[Задание]: Выпишите все имена людей, которые встречаются в воспоминаниях о жизни семьи в комнате на Ржевском.

[Исходный текст]:
Дело особенно обострилось, когда родился Юра, и через год маме пришлось оставить работу в Институте курортологии, где она была окружена почетом и уважением. Ее возмущало легкомыслие, с которым в это тяжелое время студенты, далекие еще от умения что-то заработать, решились завести ребенка — и она обвиняла в этом Павлика. Мужчину, старшего в молодой семье по возрасту, взвалившего, таким образом, новую тяжесть на ее плечи. Хотя была и домработница, наша Васена.
В сущности, она была права Но нельзя все-таки обожая, естественно, внука, попрекать его существованием молодых родителей — тем более что, едва она оставила работу, они бросились подрабатывать, чтобы пополнить семейный бюджет. Одним словом, дома было тяжело.
Когда мы поженились, отец был уверен, что получит для нас комнату. Ему это твердо обещал нарком Хинчук — для наркомата строился дом (где-то за городом, но близко к Москве, кажется, в Перловке). Таким образом, мы вовсе не собирались жить вместе с родителями, и только на этом условии мама согласилась на приезд Павлика. Но потом исчез Хинчук, растаяли обещания, и мы остались в одной с родителями комнате на Ржевском. А Васена спала на сундуке в общем коммунальном коридоре.
Когда я ждала ребенка и стало ясно, что продолжать жить вместе будет невозможно, мы начали искать комнату за городом. Я собиралась взять академический отпуск и сама растить младенца. Но тут взбунтовался отец, правильно понимавший, что это чревато отказом от завершения высшего образования (мне оставалось учиться после родов еще два года). Он предложил и реализовал другой вариант: большая наша комната была перегорожена поперек на две части, в соотношении примерно 25 на 10 метров, и у нас образовалась своя комнатка, правда полутемная - свет проникал только через стекла в верхней части перегородки.
Разумеется, не могло возникнуть и мысли о том, чтобы в большей, светлой части комнаты жили мы, - это было бы уже невообразимым посягательством на остатки маминого дома. Но было, вместе с тем, нечто ненормальное в том, что новорожденный ребенок должен был расти в темноте. Мама брала его к себе только в наше отсутствие.

[Материалы]:
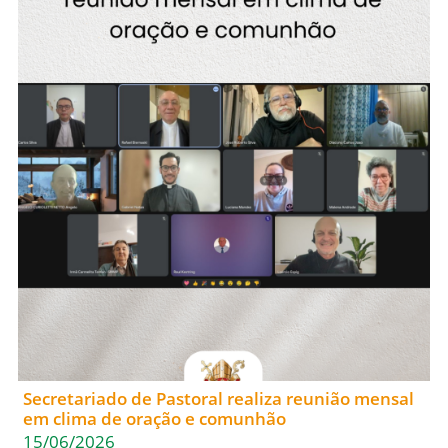
Secretariado de Pastoral realiza reunião mensal
em clima de oração e comunhão
15/06/2026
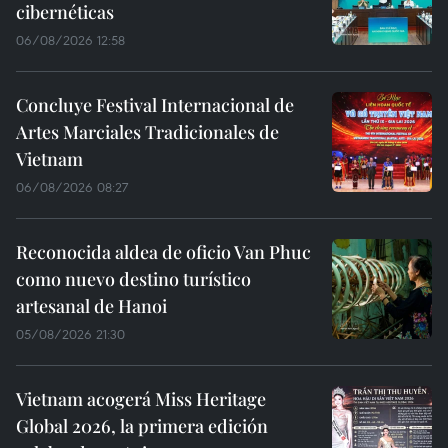
cibernéticas
06/08/2026 12:58
Concluye Festival Internacional de
Artes Marciales Tradicionales de
Vietnam
06/08/2026 08:27
Reconocida aldea de oficio Van Phuc
como nuevo destino turístico
artesanal de Hanoi
05/08/2026 21:30
Vietnam acogerá Miss Heritage
Global 2026, la primera edición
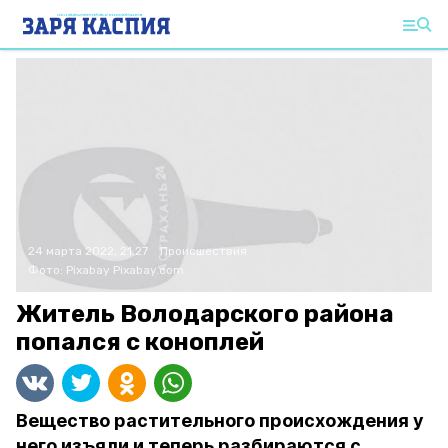
24 марта 2022, 21:27
Происшествия
Фото:
Pixabay
Pixabay.com
Житель Володарского района
попался с коноплей
Вещество растительного происхождения у
него изъяли и теперь разбираются с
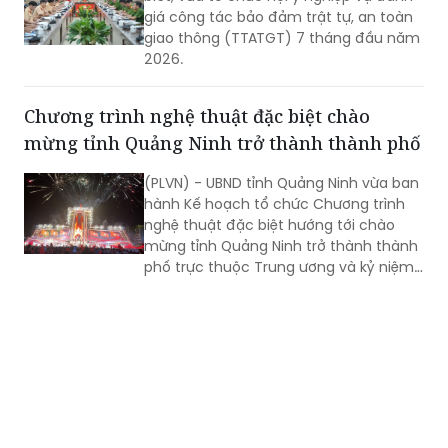
giá công tác bảo đảm trật tự, an toàn
giao thông (TTATGT) 7 tháng đầu năm
2026.
Chương trình nghệ thuật đặc biệt chào
mừng tỉnh Quảng Ninh trở thành thành phố
(PLVN) - UBND tỉnh Quảng Ninh vừa ban
hành Kế hoạch tổ chức Chương trình
nghệ thuật đặc biệt hướng tới chào
mừng tỉnh Quảng Ninh trở thành thành
phố trực thuộc Trung ương và kỷ niệm
81 năm Ngày Cách mạng Tháng Tám
thành công (19/8/1945 - 19/8/2026),
Quốc khánh nước Cộng hòa xã hội chủ
nghĩa Việt Nam (2/9/1945 - 2/9/2026).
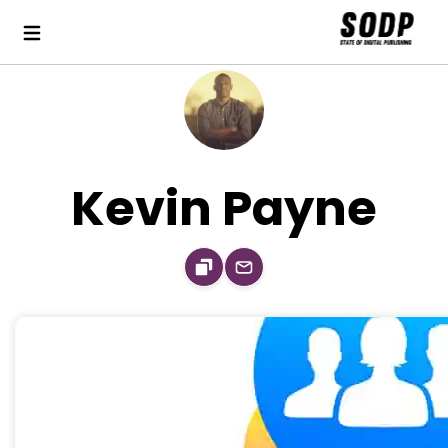
Kevin Payne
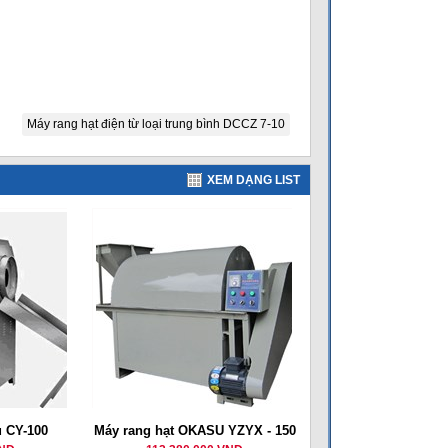
Máy rang hạt điện từ loại trung bình DCCZ 7-10
XEM DẠNG LIST
u CY-100
Máy rang hạt OKASU YZYX - 150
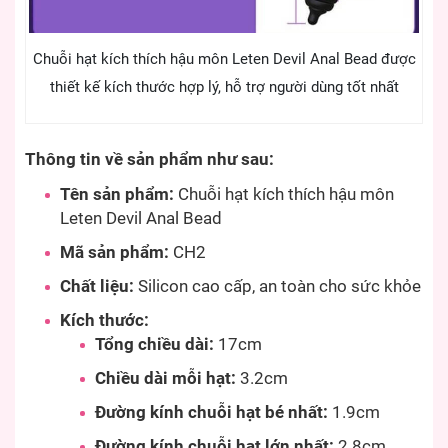
Chuỗi hạt kích thích hậu môn Leten Devil Anal Bead được
thiết kế kích thước hợp lý, hỗ trợ người dùng tốt nhất
Thông tin về sản phẩm như sau:
Tên sản phẩm:
Chuỗi hạt kích thích hậu môn
Leten Devil Anal Bead
Mã sản phẩm:
CH2
Chất liệu:
Silicon cao cấp, an toàn cho sức khỏe
Kích thước:
Tổng chiều dài:
17cm
Chiều dài mỗi hạt:
3.2cm
Đường kính chuỗi hạt bé nhất:
1.9cm
Đường kính chuỗi hạt lớn nhất:
2.8cm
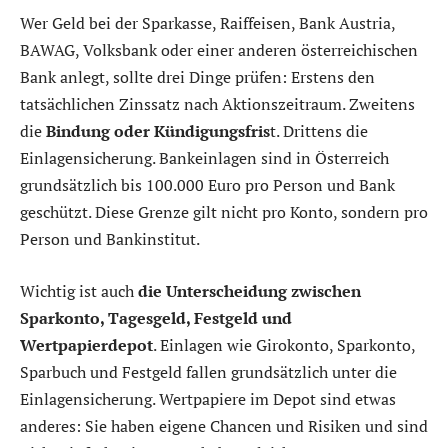
Wer Geld bei der Sparkasse, Raiffeisen, Bank Austria,
BAWAG, Volksbank oder einer anderen österreichischen
Bank anlegt, sollte drei Dinge prüfen: Erstens den
tatsächlichen Zinssatz nach Aktionszeitraum. Zweitens
die
Bindung oder Kündigungsfris
t. Drittens die
Einlagensicherung. Bankeinlagen sind in Österreich
grundsätzlich bis 100.000 Euro pro Person und Bank
geschützt. Diese Grenze gilt nicht pro Konto, sondern pro
Person und Bankinstitut.
Wichtig ist auch
die Unterscheidung zwischen
Sparkonto, Tagesgeld, Festgeld und
Wertpapierdepot
. Einlagen wie Girokonto, Sparkonto,
Sparbuch und Festgeld fallen grundsätzlich unter die
Einlagensicherung. Wertpapiere im Depot sind etwas
anderes: Sie haben eigene Chancen und Risiken und sind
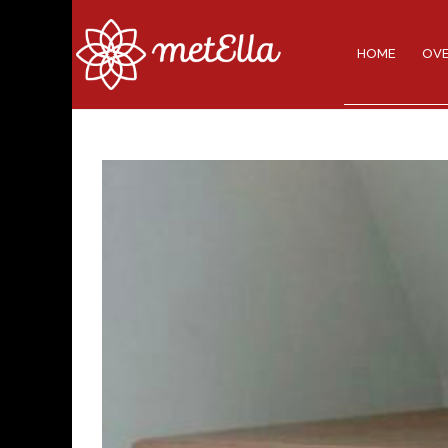
HOME
OVE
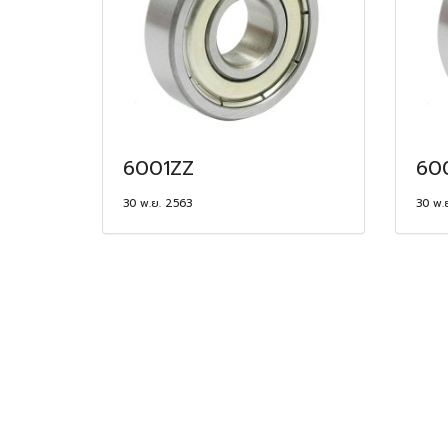
6001ZZ
60
30 พ.ย. 2563
30 พ.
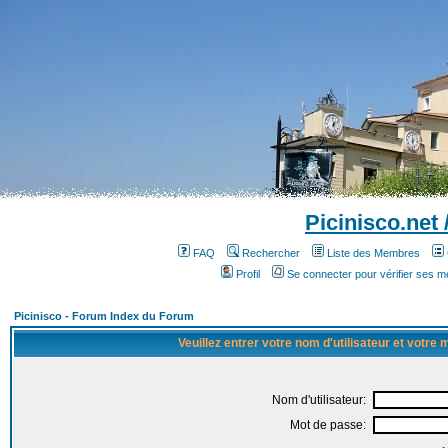
Picinisco.net
FAQ
Rechercher
Liste des Membres
Profil
Se connecter pour vérifier ses 
Picinisco - Forum Index du Forum
Veuillez entrer votre nom d'utilisateur et votre
Nom d'utilisateur:
Mot de passe:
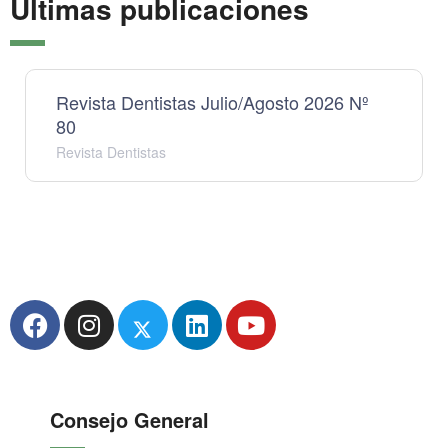
Últimas publicaciones
Revista Dentistas Julio/Agosto 2026 Nº
80
Revista Dentistas
Consejo General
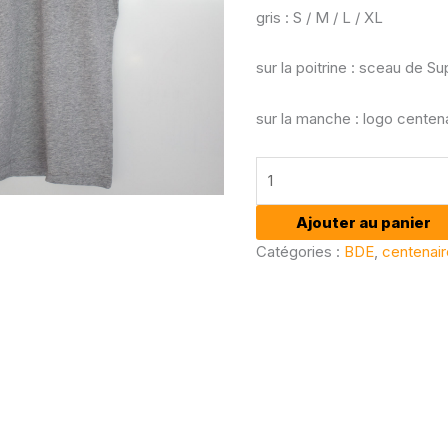
gris : S / M / L / XL
sur la poitrine : sceau de S
sur la manche : logo centen
Ajouter au panier
Catégories :
BDE
,
centenair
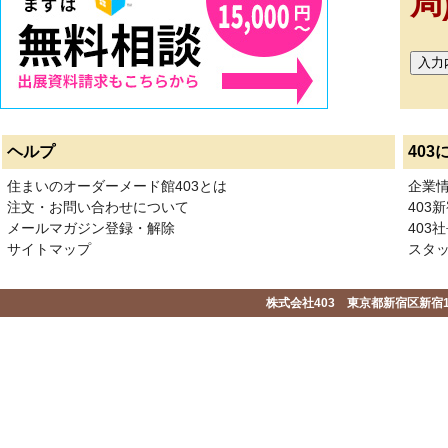
局
ヘルプ
403
住まいのオーダーメード館403とは
企業
注文・お問い合わせについて
403
メールマガジン登録・解除
403社
サイトマップ
スタ
株式会社403 東京都新宿区新宿1-2-1-1F 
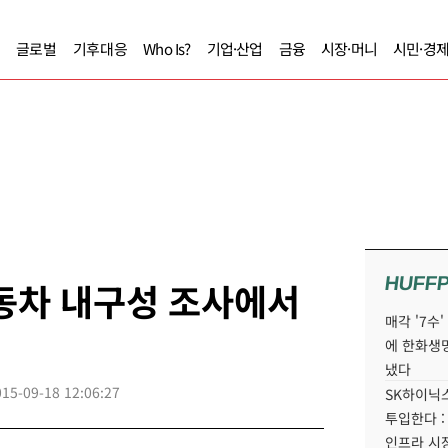
글로벌
기후대응
Who Is?
기업·산업
금융
시장·머니
시민·경
HUFF
동차 내구성 조사에서
매각 '7수
에 한화생
냈다
015-09-18 12:06:27
SK하이닉스
투입한다 :
인프라 시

[Решение]: Юра, Павлик, Васена, Хинчук.